Through collaborations in Africa, Haiti, the Caribbean, and arts education in New Orleans, and across Western North Carolina, LEAF aims to preserve the global Black culture and equip their predominantly Black youth with the 6 assets that arts education and exposure help develop: Community Values Youth, Adult Role Models, Creative Activities, Cultural Competence, Personal Power, & Self-Esteem.

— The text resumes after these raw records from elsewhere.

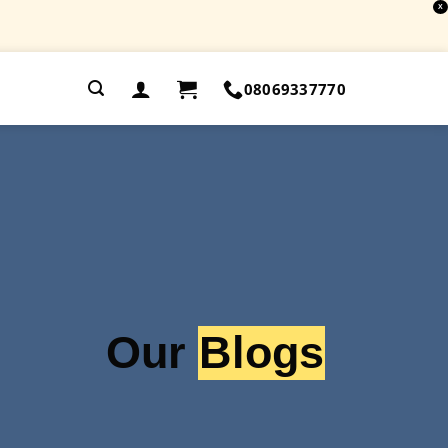
X
.
08069337770
Our
Blogs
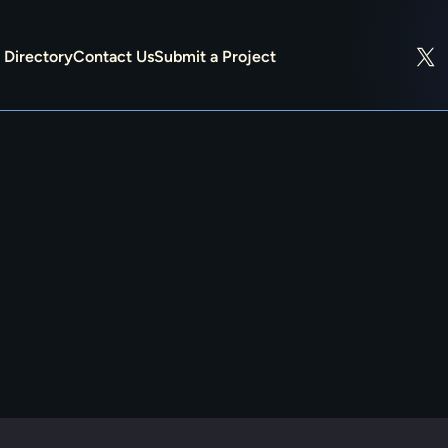
Directory
Contact Us
Submit a Project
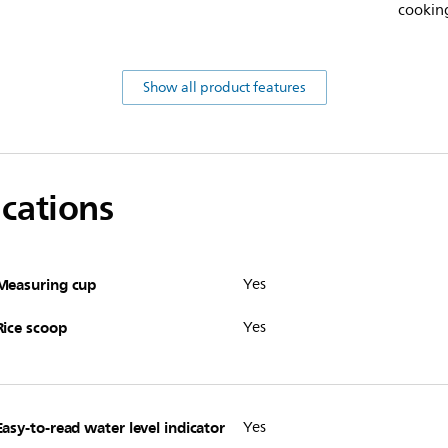
cooking
Show all product features
ications
Measuring cup
Yes
Rice scoop
Yes
Easy-to-read water level indicator
Yes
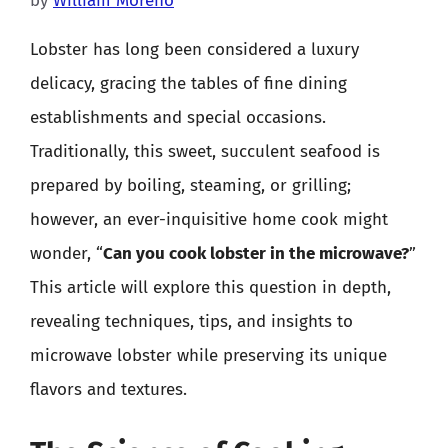
by
William Moreno
Lobster has long been considered a luxury
delicacy, gracing the tables of fine dining
establishments and special occasions.
Traditionally, this sweet, succulent seafood is
prepared by boiling, steaming, or grilling;
however, an ever-inquisitive home cook might
wonder, “
Can you cook lobster in the microwave?
”
This article will explore this question in depth,
revealing techniques, tips, and insights to
microwave lobster while preserving its unique
flavors and textures.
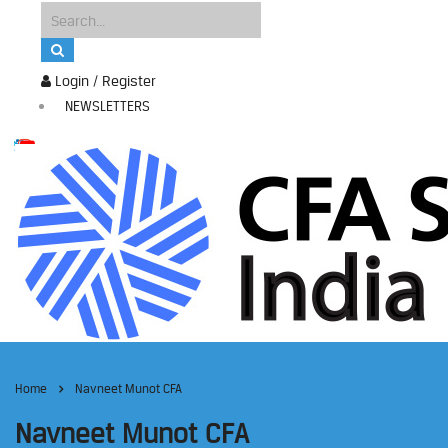
Login / Register
NEWSLETTERS
Home
Navneet Munot CFA
Navneet Munot CFA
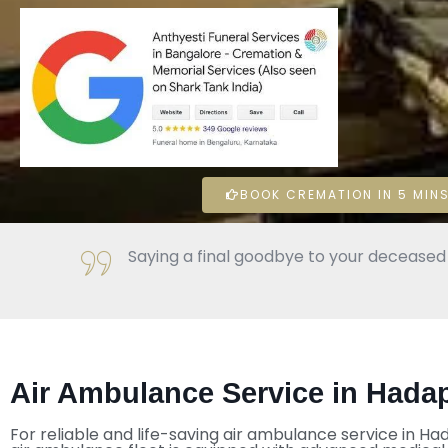
BOOK CREMATION IN 5 MINS
Saying a final goodbye to your deceased l
Air Ambulance Service in Hada
For reliable and life-saving air ambulance service in H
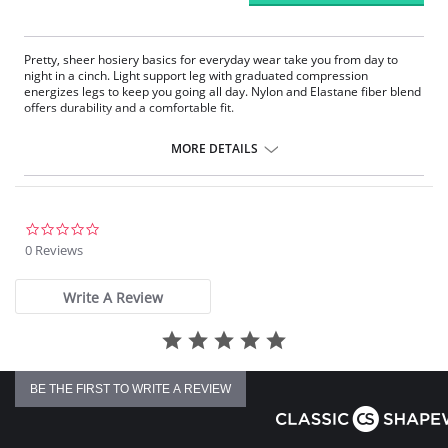
Pretty, sheer hosiery basics for everyday wear take you from day to
night in a cinch. Light support leg with graduated compression
energizes legs to keep you going all day. Nylon and Elastane fiber blend
offers durability and a comfortable fit.
Fabric Content:
MORE DETAILS
85% Nylon, 15% Elastane.
Please note that this is a final sale item.
0.0
star
0 Reviews
rating
Write A Review
BE THE FIRST TO WRITE A REVIEW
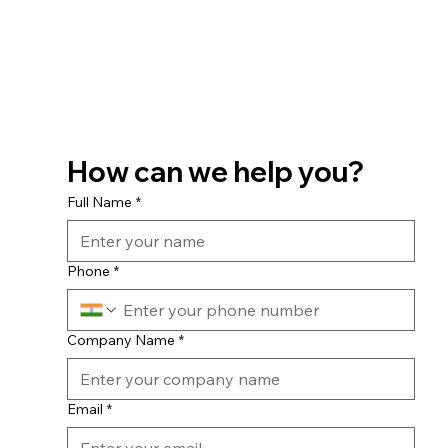
How can we help you?
Full Name
*
Phone
*
Company Name
*
Email
*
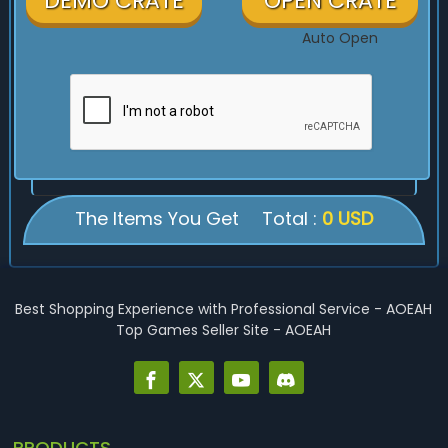
DEMO CRATE
OPEN CRATE
Auto Open
The Items You Get
Total :
0 USD
Best Shopping Experience with Professional Service - AOEAH
Top Games Seller Site - AOEAH
PRODUCTS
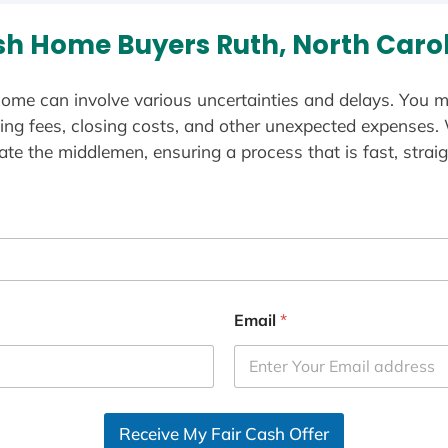
h Home Buyers Ruth, North Caro
ome can involve various uncertainties and delays. You m
ting fees, closing costs, and other unexpected expenses.
te the middlemen, ensuring a process that is fast, straig
Email
*
Receive My Fair Cash Offer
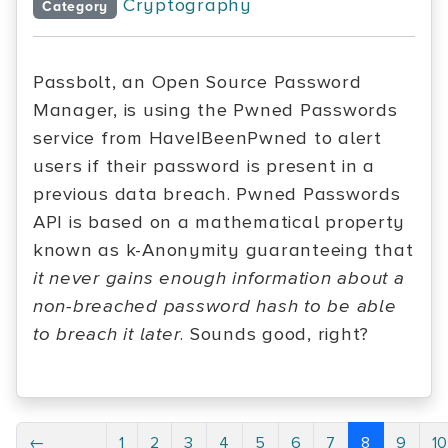
Cryptography
Category
Passbolt, an Open Source Password
Manager, is using the Pwned Passwords
service from HaveIBeenPwned to alert
users if their password is present in a
previous data breach. Pwned Passwords
API is based on a mathematical property
known as k-Anonymity guaranteeing that
it never gains enough information about a
non-breached password hash to be able
to breach it later
. Sounds good, right?
←
1
2
3
4
5
6
7
8
9
1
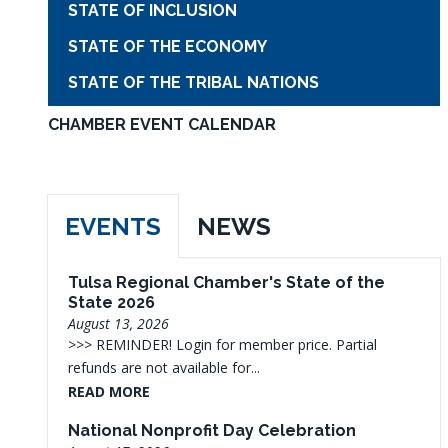
STATE OF INCLUSION
STATE OF THE ECONOMY
STATE OF THE TRIBAL NATIONS
CHAMBER EVENT CALENDAR
EVENTS
NEWS
Tulsa Regional Chamber's State of the
State 2026
August 13, 2026
>>> REMINDER! Login for member price. Partial
refunds are not available for...
READ MORE
National Nonprofit Day Celebration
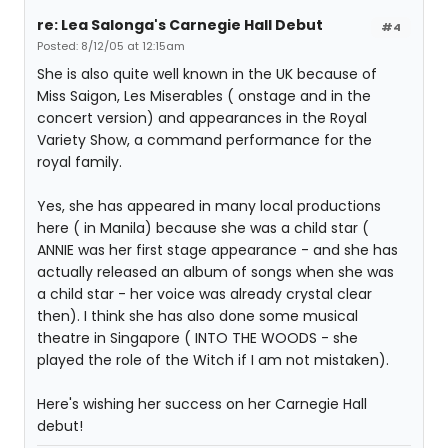
re: Lea Salonga's Carnegie Hall Debut
#4
Posted: 8/12/05 at 12:15am
She is also quite well known in the UK because of
Miss Saigon, Les Miserables ( onstage and in the
concert version) and appearances in the Royal
Variety Show, a command performance for the
royal family.
Yes, she has appeared in many local productions
here ( in Manila) because she was a child star (
ANNIE was her first stage appearance - and she has
actually released an album of songs when she was
a child star - her voice was already crystal clear
then). I think she has also done some musical
theatre in Singapore ( INTO THE WOODS - she
played the role of the Witch if I am not mistaken).
Here's wishing her success on her Carnegie Hall
debut!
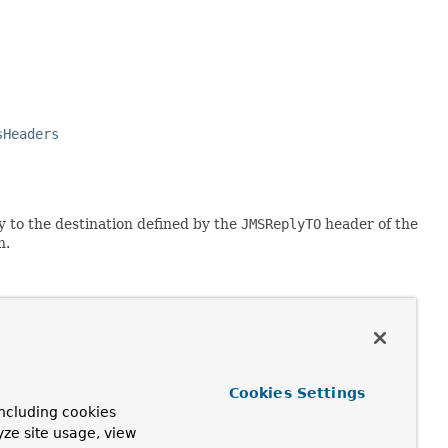
sHeaders
y to the destination defined by the
JMSReplyTO
header of the
n.
Cookies Settings
ncluding cookies
yze site usage, view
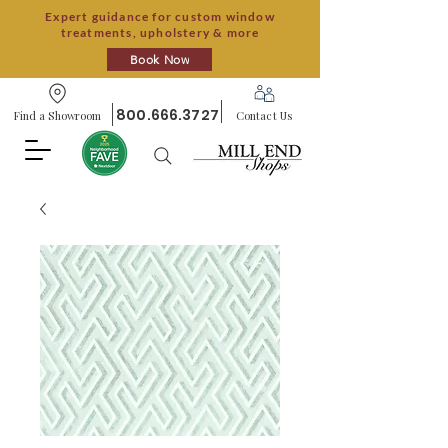
Expert guidance for custom window
treatments, upholstery & more
Book Now
800.666.3727
Find a Showroom
Contact Us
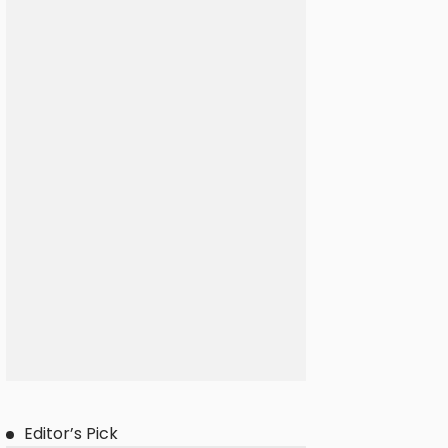
Editor’s Pick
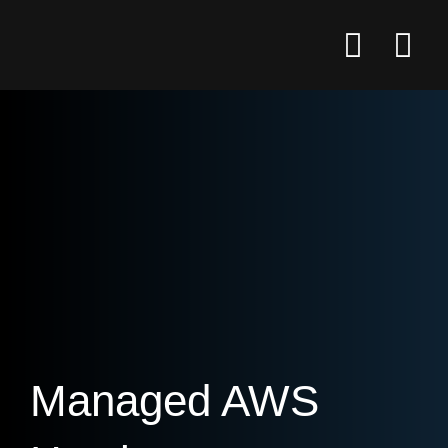
Managed AWS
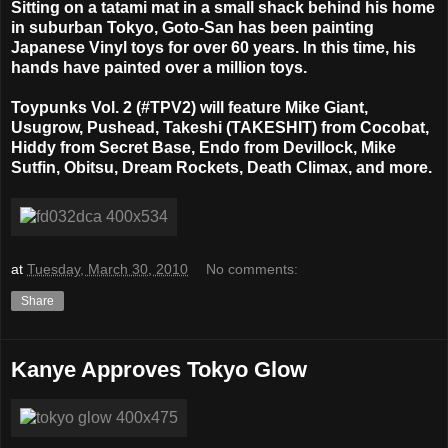
Sitting on a tatami mat in a small shack behind his home
in suburban Tokyo, Goto-San has been painting
Japanese Vinyl toys for over 60 years. In this time, his
hands have painted over a million toys.
Toypunks Vol. 2 (#TPV2) will feature Mike Giant,
Usugrow, Pushead, Takeshi (TAKESHIT) from Cocobat,
Hiddy from Secret Base, Endo from Devillock, Mike
Sutfin, Obitsu, Dream Rockets, Death Climax, and more.
at
Tuesday, March 30, 2010
No comments:
Share
Kanye Approves Tokyo Glow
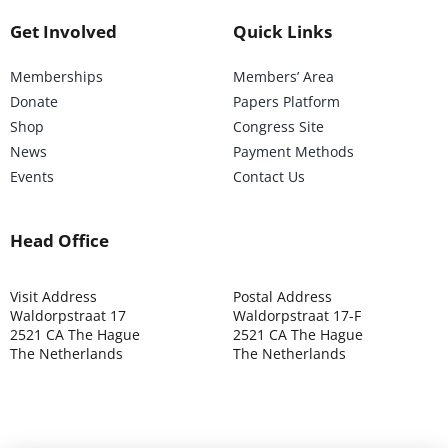
Get Involved
Quick Links
Memberships
Members’ Area
Donate
Papers Platform
Shop
Congress Site
News
Payment Methods
Events
Contact Us
Head Office
Visit Address
Postal Address
Waldorpstraat 17
Waldorpstraat 17-F
2521 CA The Hague
2521 CA The Hague
The Netherlands
The Netherlands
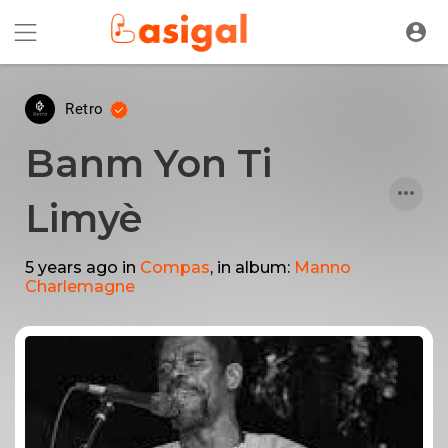
Retro
Banm Yon Ti
Limyè
5 years ago
in
Compas
, in album:
Manno
Charlemagne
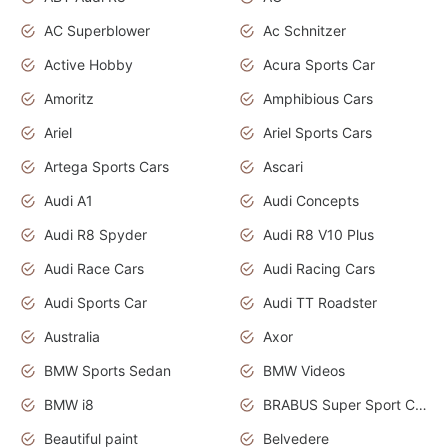
AC Superblower
Ac Schnitzer
Active Hobby
Acura Sports Car
Amoritz
Amphibious Cars
Ariel
Ariel Sports Cars
Artega Sports Cars
Ascari
Audi A1
Audi Concepts
Audi R8 Spyder
Audi R8 V10 Plus
Audi Race Cars
Audi Racing Cars
Audi Sports Car
Audi TT Roadster
Australia
Axor
BMW Sports Sedan
BMW Videos
BMW i8
BRABUS Super Sport Cars
Beautiful paint
Belvedere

“The youth of the LEAF International program are the leaders of the global citizenship movement – finding creative ways to produce and create despite the challenges at hand. Culture in their community comes first and it’s used to affirm the community, communicate values, enhance cultural sensitivity, and inspire meaningful dialogue. Their greatest display of preservation is seen and felt through their traditional drum and dance styles.” – Schree Chavdarov, LEAF Global Engagement Director

February 14th also marks the 1 year anniversary of the opening of the LEAF Global Arts center – located in downtown Asheville, NC in the historic Del Cardo building. 

The immersive 3,300 sq ft. space – which played host to Nina Simone, Al Green, and more, in its past life –  was historically a safe space for Blackness and a hub for Black culture in Asheville’s historically White, privileged town. Now, with exhibitions featuring New Orlean’s Black Masking Indian, Shaka Zulu, a room dedicated to Nelson “Madiba” Mandela, a music trail map that traces the origins of Black music throughout the South, and more, LEAF aims to keep that same tradition alive while expanding its reach.

Mayani is a Maasai boy from longido Arusha. He went to boarding school at 6 years old and lost his Maasai language and tradition. Since joining the LEAF program, he has learned to sing Maasai songs, practiced the ‘jump’ tradition and wear Maasai shukas (traditional clothing). Mayani is extremely happy and is currently teaching other youth the culture.